At its simplest, rhubarb sauce only needs three ingredients (rhubarb, a sweetener, and water) and a pot in which to stew them all together until the rhubarb loses its crispness and softens. The splash of water prevents the rhubarb from burning before it begins to release its juices.
Jump to Recipe
If you have a little more time on your hands, or want to experiment with flavors, adding vanilla bean, citrus, ginger, or even cardamom can enhance the flavor of the sauce, giving it a more balanced, complex flavor. In this recipe, I've used honey, lemon (zest and juice) and vanilla beans because it makes for a sauce that is at once simple in flavor enough to be versatile and complex enough to delight.

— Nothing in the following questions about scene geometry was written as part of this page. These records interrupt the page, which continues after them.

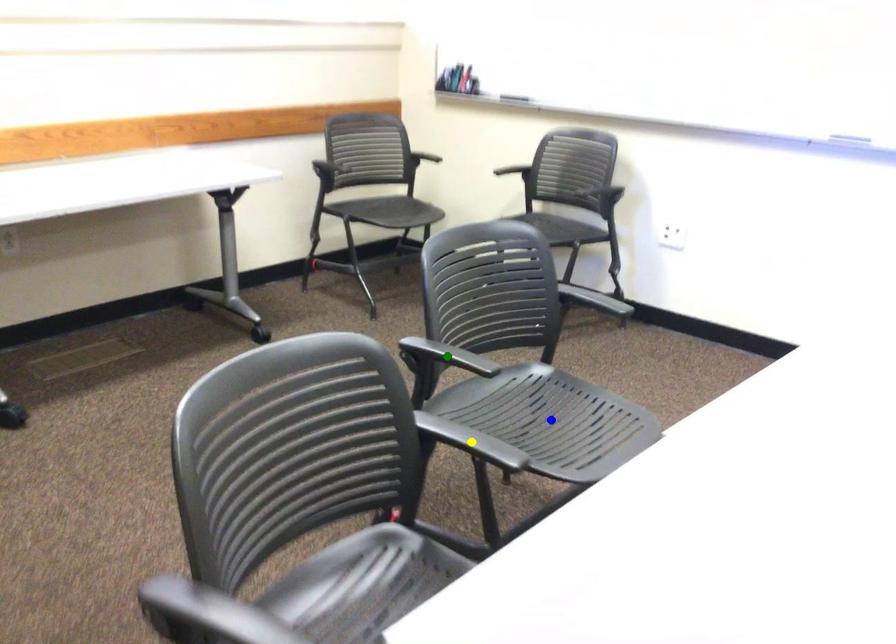
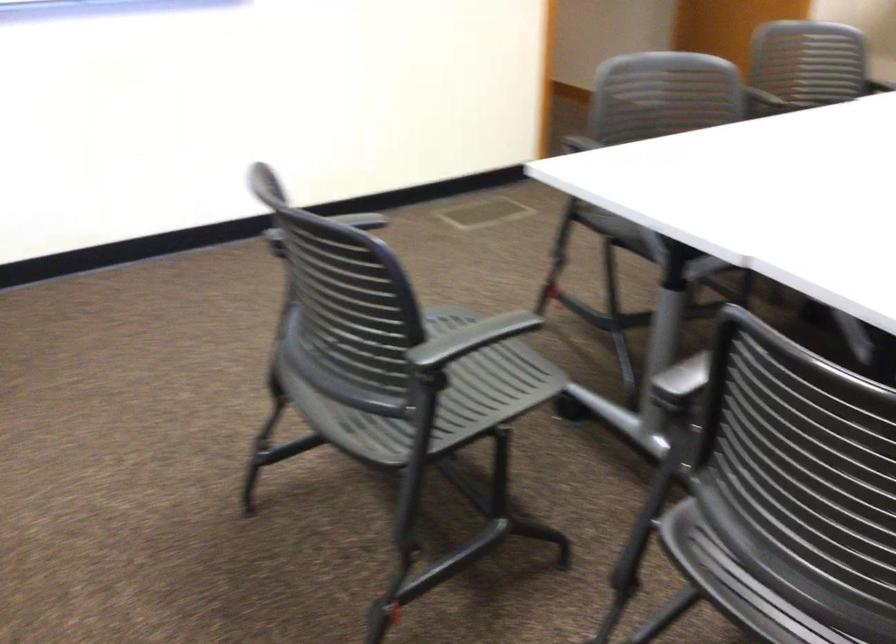
I am providing you with two images of the same scene from different viewpoints. Three points are marked in image1. Which point corresponds to a part or object that is occluded in image2?In image1, three points are marked. Which of them correspond to a part or object that is occluded in image2?Among the three points shown in image1, which one corresponds to a part or object that is no longer visible due to occlusion in image2?

green point, yellow point, blue point cannot be seen in image2.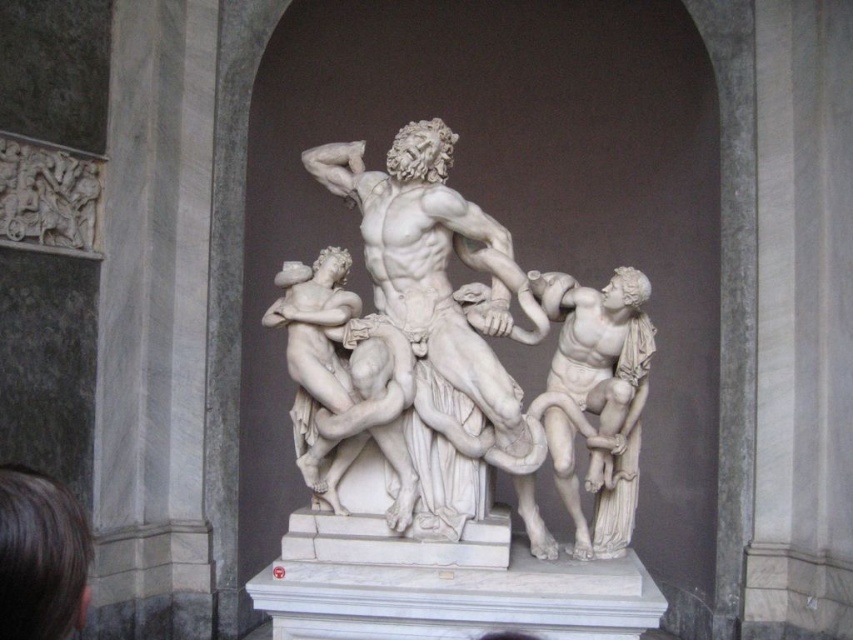
Question: Observing the image, what is the correct spatial positioning of white marble sculpture at center in reference to white marble statue at right?

Choices:
 (A) above
 (B) below

Answer: (A)

Question: Which point is closer to the camera taking this photo?

Choices:
 (A) (612, 355)
 (B) (611, 305)

Answer: (B)

Question: Is white marble sculpture at center behind white marble statue at right?

Choices:
 (A) no
 (B) yes

Answer: (A)

Question: Is white marble sculpture at center to the left of white marble statue at right from the viewer's perspective?

Choices:
 (A) yes
 (B) no

Answer: (A)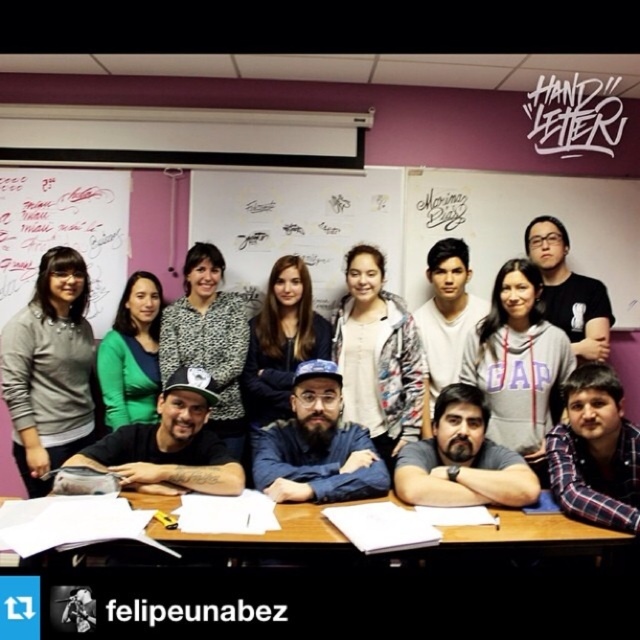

Simmer the rhubarb about ten minutes, or until those tough and crisp stalks finally yield to the heat of the pot and soften. You can leave the sauce as it is, or, blend it as I do with an immersion blender until it's velvety smooth. The sauce will thicken ever so slightly as it cools. And you can eat it right away, store it in the fridge up to two weeks, in the freezer for several months or can it, if you like.
How to Use Rhubarb Sauce
Rhubarb sauce, like all fruit sauces, is versatile. You can serve it on its own as you might serve applesauce: warmed up with a spoonful of cream. Or serve it stirred into custard, over homemade yogurt, drizzled over vanilla bean ice cream, or spooned onto sourdough pancakes. You can also use it in savory dishes too, as a balance to roasted pork or grilled duck.